Task description: Could you repeat every record below exactly as written?

Stored data entries:
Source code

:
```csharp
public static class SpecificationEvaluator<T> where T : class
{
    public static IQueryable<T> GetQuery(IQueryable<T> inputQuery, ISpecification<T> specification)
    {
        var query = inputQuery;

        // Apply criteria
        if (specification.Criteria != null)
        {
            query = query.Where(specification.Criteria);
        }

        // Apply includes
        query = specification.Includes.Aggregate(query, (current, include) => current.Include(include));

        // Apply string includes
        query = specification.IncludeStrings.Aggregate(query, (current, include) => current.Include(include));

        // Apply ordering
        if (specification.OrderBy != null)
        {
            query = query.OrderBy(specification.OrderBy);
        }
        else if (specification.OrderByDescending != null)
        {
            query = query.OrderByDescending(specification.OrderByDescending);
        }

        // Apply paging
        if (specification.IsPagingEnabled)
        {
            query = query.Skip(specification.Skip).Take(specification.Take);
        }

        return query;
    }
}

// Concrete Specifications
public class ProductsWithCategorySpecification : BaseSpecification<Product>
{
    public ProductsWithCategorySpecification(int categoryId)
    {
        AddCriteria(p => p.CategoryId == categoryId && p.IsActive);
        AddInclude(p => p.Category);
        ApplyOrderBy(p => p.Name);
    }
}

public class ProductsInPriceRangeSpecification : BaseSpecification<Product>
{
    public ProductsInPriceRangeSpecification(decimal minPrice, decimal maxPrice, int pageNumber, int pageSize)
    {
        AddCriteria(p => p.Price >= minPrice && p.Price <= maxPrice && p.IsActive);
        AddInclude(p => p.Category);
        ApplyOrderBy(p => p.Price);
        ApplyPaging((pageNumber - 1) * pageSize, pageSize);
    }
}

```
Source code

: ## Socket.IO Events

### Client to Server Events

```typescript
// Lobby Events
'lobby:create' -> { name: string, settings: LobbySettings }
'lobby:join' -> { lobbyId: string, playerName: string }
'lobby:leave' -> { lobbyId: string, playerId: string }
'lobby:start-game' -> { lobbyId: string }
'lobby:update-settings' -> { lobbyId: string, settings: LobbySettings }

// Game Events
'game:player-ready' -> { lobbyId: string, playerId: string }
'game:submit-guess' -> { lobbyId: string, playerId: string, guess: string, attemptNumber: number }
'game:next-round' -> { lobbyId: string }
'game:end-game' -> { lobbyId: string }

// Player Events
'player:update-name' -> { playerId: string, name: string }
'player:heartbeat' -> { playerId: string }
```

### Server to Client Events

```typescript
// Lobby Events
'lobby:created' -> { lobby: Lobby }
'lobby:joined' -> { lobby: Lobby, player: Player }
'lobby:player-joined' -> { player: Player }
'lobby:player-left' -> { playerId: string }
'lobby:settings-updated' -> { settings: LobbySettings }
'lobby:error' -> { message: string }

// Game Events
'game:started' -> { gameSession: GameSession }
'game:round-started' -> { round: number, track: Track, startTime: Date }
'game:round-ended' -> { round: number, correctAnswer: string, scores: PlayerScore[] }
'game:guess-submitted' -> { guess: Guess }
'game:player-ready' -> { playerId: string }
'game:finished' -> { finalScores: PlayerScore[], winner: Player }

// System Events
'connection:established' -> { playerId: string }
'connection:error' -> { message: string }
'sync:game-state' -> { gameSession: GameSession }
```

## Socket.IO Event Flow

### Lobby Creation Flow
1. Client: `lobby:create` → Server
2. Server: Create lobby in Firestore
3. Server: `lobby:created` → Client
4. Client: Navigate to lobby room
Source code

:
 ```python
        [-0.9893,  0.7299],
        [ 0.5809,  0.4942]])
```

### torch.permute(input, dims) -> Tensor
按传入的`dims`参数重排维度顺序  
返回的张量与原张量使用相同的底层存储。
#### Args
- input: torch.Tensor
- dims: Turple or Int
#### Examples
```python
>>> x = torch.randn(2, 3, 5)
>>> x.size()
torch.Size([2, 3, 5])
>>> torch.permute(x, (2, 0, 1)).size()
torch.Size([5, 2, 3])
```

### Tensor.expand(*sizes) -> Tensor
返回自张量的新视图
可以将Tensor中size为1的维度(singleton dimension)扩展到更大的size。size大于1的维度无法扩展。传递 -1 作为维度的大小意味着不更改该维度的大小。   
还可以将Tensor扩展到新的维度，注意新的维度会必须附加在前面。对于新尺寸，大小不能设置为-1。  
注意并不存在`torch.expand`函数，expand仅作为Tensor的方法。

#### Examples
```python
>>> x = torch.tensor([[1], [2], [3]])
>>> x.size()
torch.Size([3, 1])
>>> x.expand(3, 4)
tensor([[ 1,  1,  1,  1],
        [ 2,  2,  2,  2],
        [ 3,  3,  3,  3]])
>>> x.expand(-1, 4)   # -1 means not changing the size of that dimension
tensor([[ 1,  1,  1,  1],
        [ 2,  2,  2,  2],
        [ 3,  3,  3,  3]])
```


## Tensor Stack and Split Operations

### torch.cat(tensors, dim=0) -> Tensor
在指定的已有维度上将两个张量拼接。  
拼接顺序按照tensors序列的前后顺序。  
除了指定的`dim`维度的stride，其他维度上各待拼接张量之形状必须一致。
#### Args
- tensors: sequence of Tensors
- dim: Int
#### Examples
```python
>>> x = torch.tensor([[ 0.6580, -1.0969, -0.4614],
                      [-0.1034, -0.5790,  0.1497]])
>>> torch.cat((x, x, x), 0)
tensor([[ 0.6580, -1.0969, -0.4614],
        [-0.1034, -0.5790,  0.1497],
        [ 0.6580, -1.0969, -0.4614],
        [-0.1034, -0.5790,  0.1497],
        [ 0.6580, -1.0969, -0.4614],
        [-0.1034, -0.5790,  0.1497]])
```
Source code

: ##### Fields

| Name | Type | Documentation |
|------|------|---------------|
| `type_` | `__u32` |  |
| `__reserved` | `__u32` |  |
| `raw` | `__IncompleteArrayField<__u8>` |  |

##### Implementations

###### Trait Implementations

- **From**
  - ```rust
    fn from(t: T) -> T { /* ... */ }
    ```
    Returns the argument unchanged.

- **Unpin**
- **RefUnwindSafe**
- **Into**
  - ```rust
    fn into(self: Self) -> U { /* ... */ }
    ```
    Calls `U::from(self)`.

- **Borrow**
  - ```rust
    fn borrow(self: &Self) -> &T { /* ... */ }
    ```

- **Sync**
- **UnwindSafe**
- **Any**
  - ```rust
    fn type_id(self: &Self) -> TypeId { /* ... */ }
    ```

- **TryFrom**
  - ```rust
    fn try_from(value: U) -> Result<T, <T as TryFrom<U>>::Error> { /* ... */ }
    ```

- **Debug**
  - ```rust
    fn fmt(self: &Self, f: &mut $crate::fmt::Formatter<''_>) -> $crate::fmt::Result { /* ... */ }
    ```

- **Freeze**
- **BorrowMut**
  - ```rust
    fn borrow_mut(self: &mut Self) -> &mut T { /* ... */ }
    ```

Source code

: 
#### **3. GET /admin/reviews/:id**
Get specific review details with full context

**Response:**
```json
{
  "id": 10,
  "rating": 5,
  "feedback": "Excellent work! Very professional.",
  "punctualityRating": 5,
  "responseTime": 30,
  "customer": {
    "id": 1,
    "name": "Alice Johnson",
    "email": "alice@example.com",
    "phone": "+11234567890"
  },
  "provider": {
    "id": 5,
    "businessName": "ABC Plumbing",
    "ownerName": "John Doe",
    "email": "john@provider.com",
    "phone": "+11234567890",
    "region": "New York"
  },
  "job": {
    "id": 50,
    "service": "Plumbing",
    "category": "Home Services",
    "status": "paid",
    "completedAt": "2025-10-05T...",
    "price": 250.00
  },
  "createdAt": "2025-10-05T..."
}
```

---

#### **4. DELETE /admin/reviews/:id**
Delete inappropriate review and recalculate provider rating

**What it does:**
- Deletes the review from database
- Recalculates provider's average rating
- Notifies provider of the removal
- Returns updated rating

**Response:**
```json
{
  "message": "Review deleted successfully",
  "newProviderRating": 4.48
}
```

Exercise answer:
Source code

:
```csharp
public static class SpecificationEvaluator<T> where T : class
{
    public static IQueryable<T> GetQuery(IQueryable<T> inputQuery, ISpecification<T> specification)
    {
        var query = inputQuery;

        // Apply criteria
        if (specification.Criteria != null)
        {
            query = query.Where(specification.Criteria);
        }

        // Apply includes
        query = specification.Includes.Aggregate(query, (current, include) => current.Include(include));

        // Apply string includes
        query = specification.IncludeStrings.Aggregate(query, (current, include) => current.Include(include));

        // Apply ordering
        if (specification.OrderBy != null)
        {
            query = query.OrderBy(specification.OrderBy);
        }
        else if (specification.OrderByDescending != null)
        {
            query = query.OrderByDescending(specification.OrderByDescending);
        }

        // Apply paging
        if (specification.IsPagingEnabled)
        {
            query = query.Skip(specification.Skip).Take(specification.Take);
        }

        return query;
    }
}

// Concrete Specifications
public class ProductsWithCategorySpecification : BaseSpecification<Product>
{
    public ProductsWithCategorySpecification(int categoryId)
    {
        AddCriteria(p => p.CategoryId == categoryId && p.IsActive);
        AddInclude(p => p.Category);
        ApplyOrderBy(p => p.Name);
    }
}

public class ProductsInPriceRangeSpecification : BaseSpecification<Product>
{
    public ProductsInPriceRangeSpecification(decimal minPrice, decimal maxPrice, int pageNumber, int pageSize)
    {
        AddCriteria(p => p.Price >= minPrice && p.Price <= maxPrice && p.IsActive);
        AddInclude(p => p.Category);
        ApplyOrderBy(p => p.Price);
        ApplyPaging((pageNumber - 1) * pageSize, pageSize);
    }
}

```
Source code

: ## Socket.IO Events

### Client to Server Events

```typescript
// Lobby Events
'lobby:create' -> { name: string, settings: LobbySettings }
'lobby:join' -> { lobbyId: string, playerName: string }
'lobby:leave' -> { lobbyId: string, playerId: string }
'lobby:start-game' -> { lobbyId: string }
'lobby:update-settings' -> { lobbyId: string, settings: LobbySettings }

// Game Events
'game:player-ready' -> { lobbyId: string, playerId: string }
'game:submit-guess' -> { lobbyId: string, playerId: string, guess: string, attemptNumber: number }
'game:next-round' -> { lobbyId: string }
'game:end-game' -> { lobbyId: string }

// Player Events
'player:update-name' -> { playerId: string, name: string }
'player:heartbeat' -> { playerId: string }
```

### Server to Client Events

```typescript
// Lobby Events
'lobby:created' -> { lobby: Lobby }
'lobby:joined' -> { lobby: Lobby, player: Player }
'lobby:player-joined' -> { player: Player }
'lobby:player-left' -> { playerId: string }
'lobby:settings-updated' -> { settings: LobbySettings }
'lobby:error' -> { message: string }

// Game Events
'game:started' -> { gameSession: GameSession }
'game:round-started' -> { round: number, track: Track, startTime: Date }
'game:round-ended' -> { round: number, correctAnswer: string, scores: PlayerScore[] }
'game:guess-submitted' -> { guess: Guess }
'game:player-ready' -> { playerId: string }
'game:finished' -> { finalScores: PlayerScore[], winner: Player }

// System Events
'connection:established' -> { playerId: string }
'connection:error' -> { message: string }
'sync:game-state' -> { gameSession: GameSession }
```

## Socket.IO Event Flow

### Lobby Creation Flow
1. Client: `lobby:create` → Server
2. Server: Create lobby in Firestore
3. Server: `lobby:created` → Client
4. Client: Navigate to lobby room
Source code

:
 ```python
        [-0.9893,  0.7299],
        [ 0.5809,  0.4942]])
```

### torch.permute(input, dims) -> Tensor
按传入的`dims`参数重排维度顺序  
返回的张量与原张量使用相同的底层存储。
#### Args
- input: torch.Tensor
- dims: Turple or Int
#### Examples
```python
>>> x = torch.randn(2, 3, 5)
>>> x.size()
torch.Size([2, 3, 5])
>>> torch.permute(x, (2, 0, 1)).size()
torch.Size([5, 2, 3])
```

### Tensor.expand(*sizes) -> Tensor
返回自张量的新视图
可以将Tensor中size为1的维度(singleton dimension)扩展到更大的size。size大于1的维度无法扩展。传递 -1 作为维度的大小意味着不更改该维度的大小。   
还可以将Tensor扩展到新的维度，注意新的维度会必须附加在前面。对于新尺寸，大小不能设置为-1。  
注意并不存在`torch.expand`函数，expand仅作为Tensor的方法。

#### Examples
```python
>>> x = torch.tensor([[1], [2], [3]])
>>> x.size()
torch.Size([3, 1])
>>> x.expand(3, 4)
tensor([[ 1,  1,  1,  1],
        [ 2,  2,  2,  2],
        [ 3,  3,  3,  3]])
>>> x.expand(-1, 4)   # -1 means not changing the size of that dimension
tensor([[ 1,  1,  1,  1],
        [ 2,  2,  2,  2],
        [ 3,  3,  3,  3]])
```


## Tensor Stack and Split Operations

### torch.cat(tensors, dim=0) -> Tensor
在指定的已有维度上将两个张量拼接。  
拼接顺序按照tensors序列的前后顺序。  
除了指定的`dim`维度的stride，其他维度上各待拼接张量之形状必须一致。
#### Args
- tensors: sequence of Tensors
- dim: Int
#### Examples
```python
>>> x = torch.tensor([[ 0.6580, -1.0969, -0.4614],
                      [-0.1034, -0.5790,  0.1497]])
>>> torch.cat((x, x, x), 0)
tensor([[ 0.6580, -1.0969, -0.4614],
        [-0.1034, -0.5790,  0.1497],
        [ 0.6580, -1.0969, -0.4614],
        [-0.1034, -0.5790,  0.1497],
        [ 0.6580, -1.0969, -0.4614],
        [-0.1034, -0.5790,  0.1497]])
```
Source code

: ##### Fields

| Name | Type | Documentation |
|------|------|---------------|
| `type_` | `__u32` |  |
| `__reserved` | `__u32` |  |
| `raw` | `__IncompleteArrayField<__u8>` |  |

##### Implementations

###### Trait Implementations

- **From**
  - ```rust
    fn from(t: T) -> T { /* ... */ }
    ```
    Returns the argument unchanged.

- **Unpin**
- **RefUnwindSafe**
- **Into**
  - ```rust
    fn into(self: Self) -> U { /* ... */ }
    ```
    Calls `U::from(self)`.

- **Borrow**
  - ```rust
    fn borrow(self: &Self) -> &T { /* ... */ }
    ```

- **Sync**
- **UnwindSafe**
- **Any**
  - ```rust
    fn type_id(self: &Self) -> TypeId { /* ... */ }
    ```

- **TryFrom**
  - ```rust
    fn try_from(value: U) -> Result<T, <T as TryFrom<U>>::Error> { /* ... */ }
    ```

- **Debug**
  - ```rust
    fn fmt(self: &Self, f: &mut $crate::fmt::Formatter<''_>) -> $crate::fmt::Result { /* ... */ }
    ```

- **Freeze**
- **BorrowMut**
  - ```rust
    fn borrow_mut(self: &mut Self) -> &mut T { /* ... */ }
    ```

Source code

: 
#### **3. GET /admin/reviews/:id**
Get specific review details with full context

**Response:**
```json
{
  "id": 10,
  "rating": 5,
  "feedback": "Excellent work! Very professional.",
  "punctualityRating": 5,
  "responseTime": 30,
  "customer": {
    "id": 1,
    "name": "Alice Johnson",
    "email": "alice@example.com",
    "phone": "+11234567890"
  },
  "provider": {
    "id": 5,
    "businessName": "ABC Plumbing",
    "ownerName": "John Doe",
    "email": "john@provider.com",
    "phone": "+11234567890",
    "region": "New York"
  },
  "job": {
    "id": 50,
    "service": "Plumbing",
    "category": "Home Services",
    "status": "paid",
    "completedAt": "2025-10-05T...",
    "price": 250.00
  },
  "createdAt": "2025-10-05T..."
}
```

---

#### **4. DELETE /admin/reviews/:id**
Delete inappropriate review and recalculate provider rating

**What it does:**
- Deletes the review from database
- Recalculates provider's average rating
- Notifies provider of the removal
- Returns updated rating

**Response:**
```json
{
  "message": "Review deleted successfully",
  "newProviderRating": 4.48
}
```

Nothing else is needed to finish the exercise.